A esposa de Polanski, a atriz e cantora Emmanuelle Seigner (No Portal da Eternidade), interpreta Pauline Monnier, a mulher casada que tem um caso de Georges Picquart. Aos 53 anos, Emmanuelle continua muito bonita e uma atriz cada vez mais segura. Embora sua personagem não tenha grande interferência no “Caso Dreyfus”, ela mostra ser não apenas o interesse amoroso do herói, mas igualmente uma mulher de personalidade independente, à frente de seu tempo.
O Oficial e o Espião vem colecionando prêmios desde a sua prèmiére, em 2019. No Festival de Veneza, conquistou o Grande Prêmio do Júri, além do Prêmio FIPRESCI para Polanski e o prêmio de Melhor Filme de Língua Estrangeira. Já no Prêmio César (versão francesa do Oscar) deste ano, foi indicado a 12 prêmios, tendo conquistado os de Melhor Figurino, Melhor Roteiro Adaptado e Melhor Diretor para Polanski.
Embora O Oficial e O Espião seja um campeão de bilheteria na França, à frente de arrasa-quarteirões como Frozen II e Star Wars: A Ascensão Skywalker, as polêmicas insistem em acompanhar Roman Polanski devido ao já mais do que conhecido escândalo das relações sexuais que teve com uma menina de 13 anos até a mais recente, um suposto caso de estupro que teria ocorrido em 1975. As manifestações das feministas desde a estreia do filme são constantes.

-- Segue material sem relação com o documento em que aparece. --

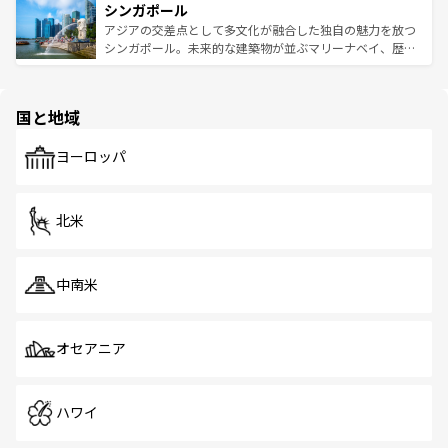
参照してほしい。
シンガポール
激する。気候は一年中温暖で、どの季節にも異なる楽しみ
み、どこを訪れても感動するはず。観光スポットが密集し
が待っている。親しみやすいタイの人々、仏教を中心とし
ており、効率よく見どころを回れるのも魅力。息をのむよ
アジアの交差点として多文化が融合した独自の魅力を放つ
た文化、そして多様な観光資源が、訪れる旅人を魅了し続
うな絶景から文化的な体験まで、香港を存分に楽しみ尽く
シンガポール。未来的な建築物が並ぶマリーナベイ、歴史
ける。 なお、新着のタイ情報は
コンテンツ一覧
を参照して
そう。 なお、新着の香港情報は
コンテンツ一覧
を参照して
と伝統を感じられるエスニックタウン、多数の緑豊かな公
ほしい。
ほしい。
園や自然保護区など、自然が調和した近代的な景観と文化
の多様性あふれるカラフルな町は、どこを歩いても新しい
国と地域
発見がある。さらに、治安のよさや充実した公共交通機関
も、旅行者にとっては魅力的なポイント。グルメも豊富
で、ホーカーズは地元の風情を楽しめる外せないスポット
ヨーロッパ
だ。訪れる人を飽きさせないシンガポールで、多様な魅力
を体感しよう。 なお、新着のシンガポール情報は
コンテン
ツ一覧
を参照してほしい。
北米
中南米
オセアニア
ハワイ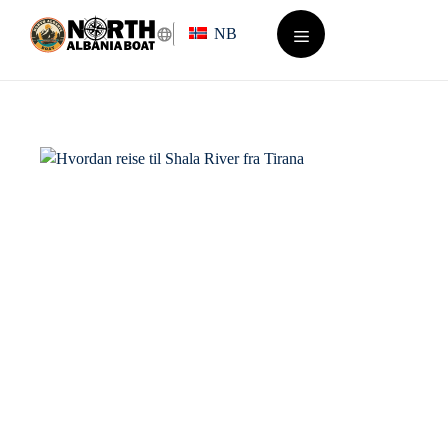
Hopp
NB
til
innhold
Meny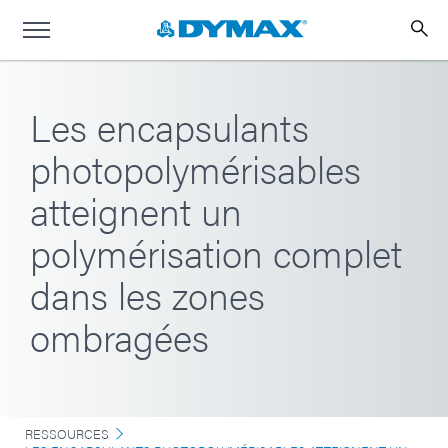
Les encapsulants
photopolymérisables
atteignent un
polymérisation complet
dans les zones
ombragées
RESSOURCES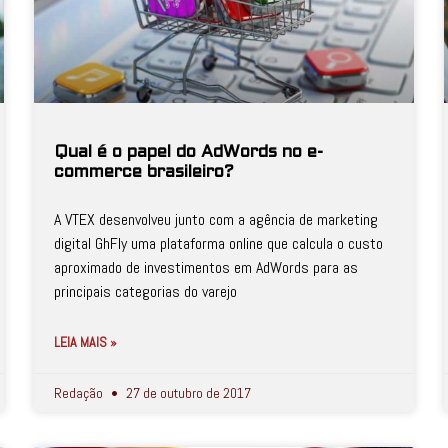
Qual é o papel do AdWords no e-
commerce brasileiro?
A VTEX desenvolveu junto com a agência de marketing
digital GhFly uma plataforma online que calcula o custo
aproximado de investimentos em AdWords para as
principais categorias do varejo
LEIA MAIS »
Redação
27 de outubro de 2017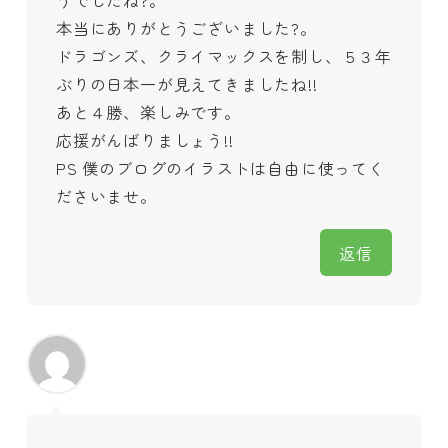
本当にありがとうございました?。
ドラゴンズ、クライマックスを制し、５３年
ぶりの日本一が見えてきましたね!!
あと４勝、楽しみです。
応援がんばりましょう!!
PS 僕のブログのイラストは自由に使ってく
ださいませ。
返信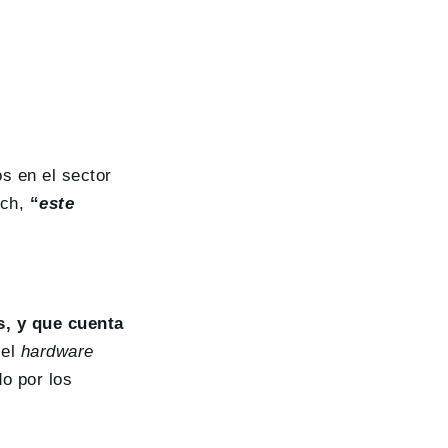
s en el sector
sch,
“
este
s, y que cuenta
 el
hardware
o por los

Por tudo isso, Polanski está a tornar-se um recluso, raramente aparece em público, tanto que não foi receber os prêmios que conquistou em Veneza e Paris. Emmanuelle Seigner foi em seu lugar. Em Veneza, ela comentou as polêmicas que envolvem seu marido e sua relação com O Oficial e O Espião:
“Para mim é difícil falar pelo Roman. O que posso dizer é que o sentimento de perseguição patente no filme é algo que ele conhece bem. Basta olhar para a sua vida”.
Com ou sem polêmicas de Roman Polanski, O Oficial e O Espião é um filme que chega em um momento oportuno. Na era das trevas em que vivemos atualmente em nosso país tendo como mandatário um demente à frente de uma equipe de governo formada por verdadeiros lunáticos com um “guru” que não passa de um astrólogo boca-suja, as mensagens que o filme transmite de anti-racismo, anti-preconceito, a busca pela verdade e uma justiça que faça jus ao nome, são mais do que necessárias. São cruciais.